Il periodo di emergenza e di quarantena ha messo a dura prova le relazioni matrimoniali e mentre alcuni rapporti si sono rinforzati, altri sono giunte al capolinea

A darne conferma sono i dati trasmessi da vari avvocati provenienti da diversi paesi del mondo, impegnati a difendere uno dei due partner coinvolti nella separazione coniugale.

A detta loro, infatti, le coppie sono costrette a stare chiuse in casa e a limitare quelle occasioni in cui era possibile dedicare del tempo a se stessi e agli altri lontanto dal proprio partner e, così facendo, si rendono conto che il loro rapporto sentimentale non è esattamente l’idillio che credevano.

Ad un certo punto, i partner scoprono e capiscono di avere molto poco in comune con la persona che hanno accanto ed è proprio in un momento di pausa dal mondo esterno che vengono a galla problemi di coppia dai quali invece la routine quotidiana distrae.

In questo periodo di quantantena, gli esperti di legge e gli avvocati hanno confermato l’aumento delle domande di divorzio, presentate dalle coppie “malate” a cui si aggiungono quelle stressate dalla precaria situazione economica, generata ora dalla mancanza dell’attività lavorativa.

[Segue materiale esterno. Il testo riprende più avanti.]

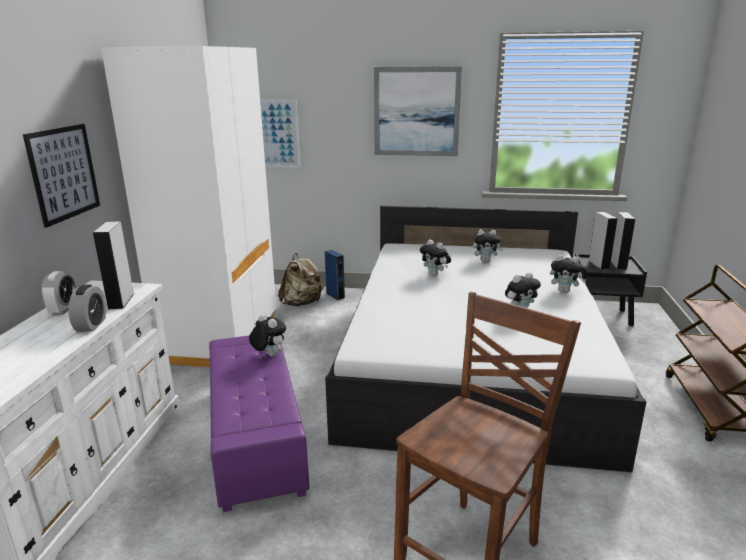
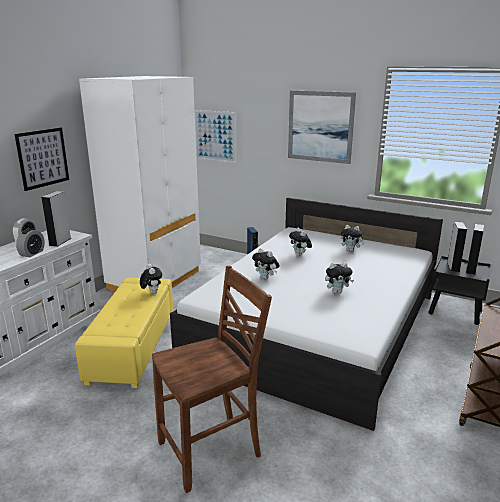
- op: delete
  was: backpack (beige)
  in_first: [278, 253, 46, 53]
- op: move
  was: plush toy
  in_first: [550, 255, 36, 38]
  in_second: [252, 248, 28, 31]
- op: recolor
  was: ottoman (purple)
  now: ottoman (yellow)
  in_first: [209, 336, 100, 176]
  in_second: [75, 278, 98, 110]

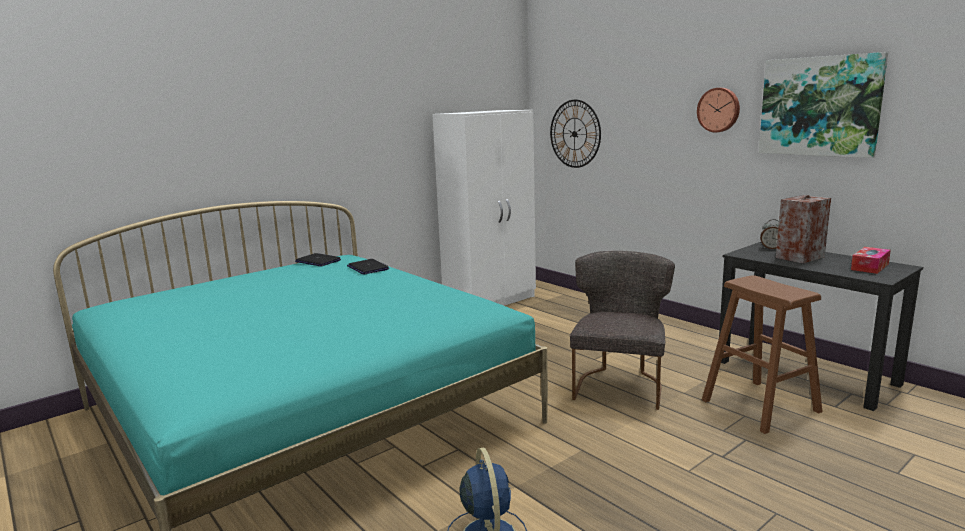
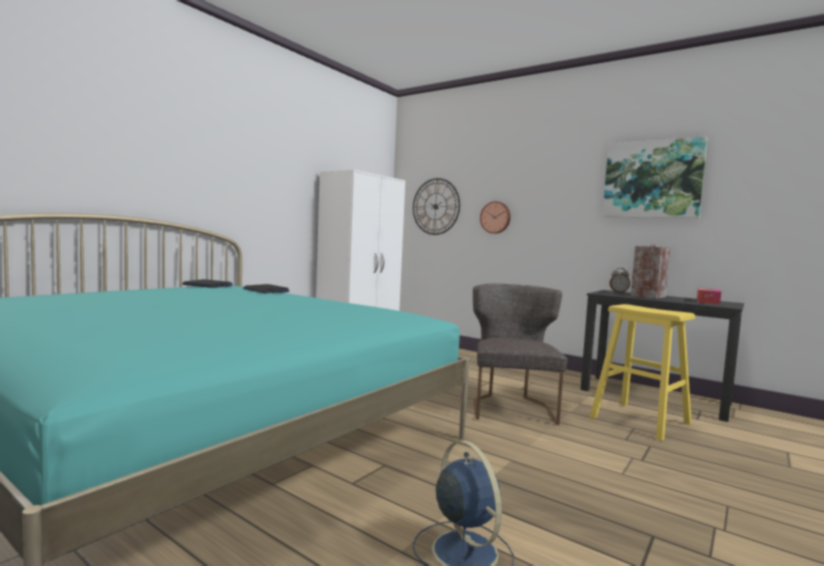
- op: move
  was: wall clock
  in_first: [697, 88, 43, 45]
  in_second: [480, 201, 31, 33]
- op: recolor
  was: stool (brown)
  now: stool (yellow)
  in_first: [702, 275, 121, 159]
  in_second: [590, 304, 105, 137]

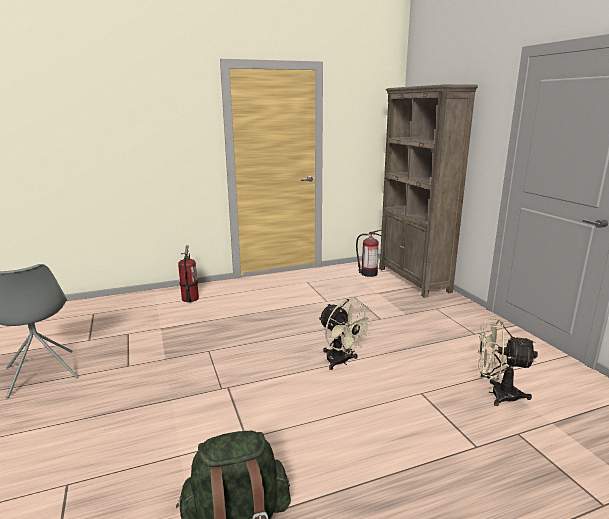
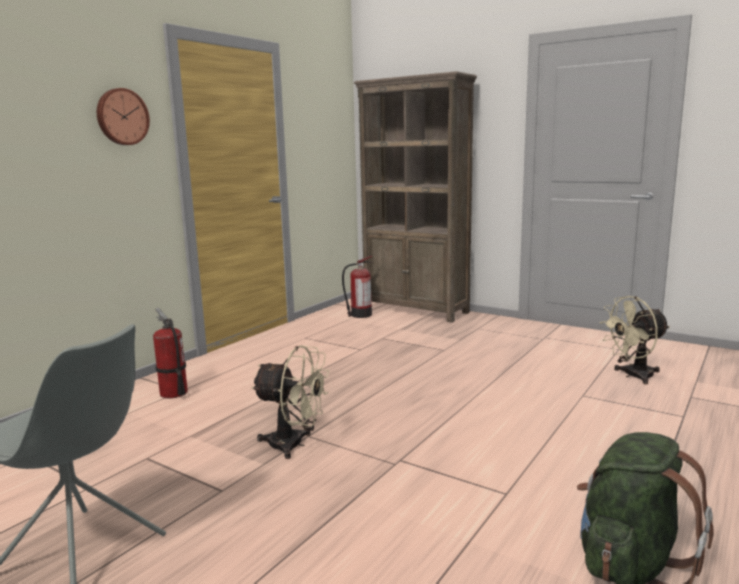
- op: move
  was: fan (beige)
  in_first: [319, 299, 55, 71]
  in_second: [251, 345, 78, 114]
- op: insert
  now: wall clock
  in_second: [97, 88, 53, 57]

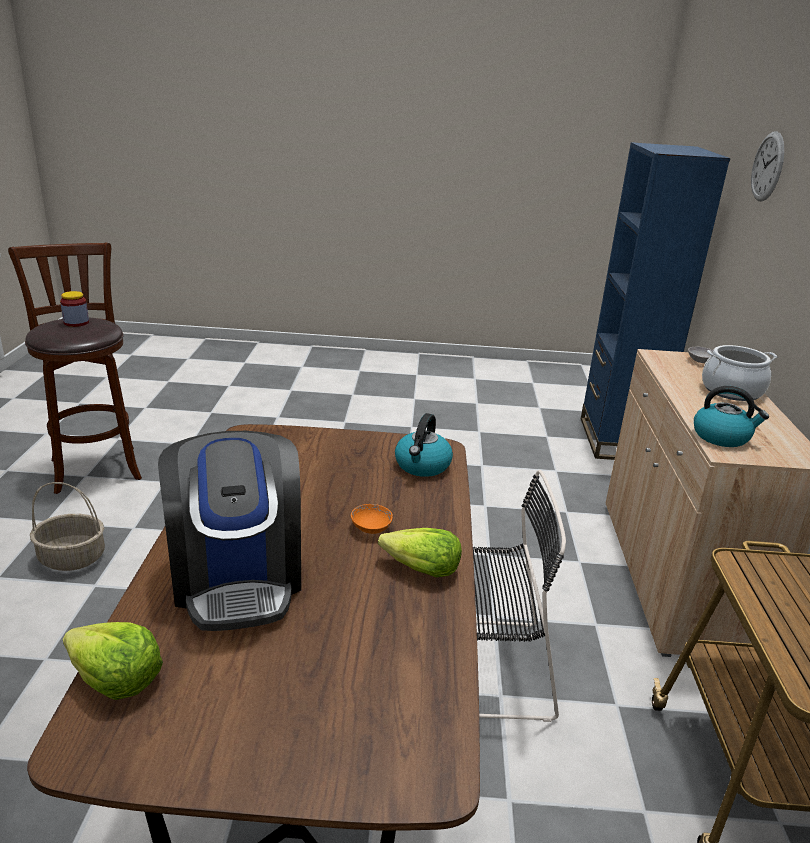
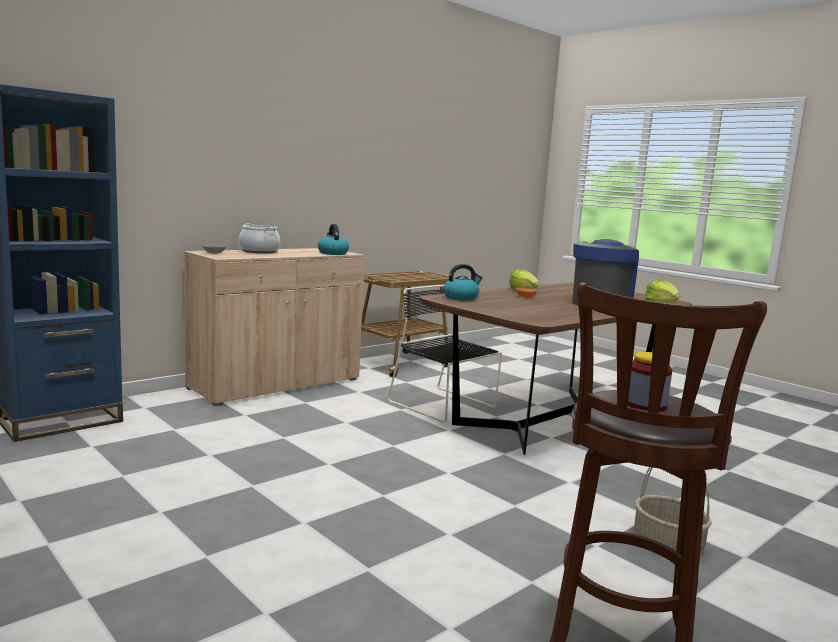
- op: delete
  was: wall clock
  in_first: [751, 131, 33, 70]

Questa pressione, unita a un forte stress scatenano attrito nella coppia che comunque di base, secondo gli psicologi manca già di una buona e sana comunicazione e si basa sulla carenza di comprensione.

Ecco perchè in situazioni problematiche come questa, nelle coppie con poca stabilità vengono alla luce i problemi e aumentano le domande di divorzio, di cui gli avvocati saranno ricoperti al termine dell’emergenza sanitaria.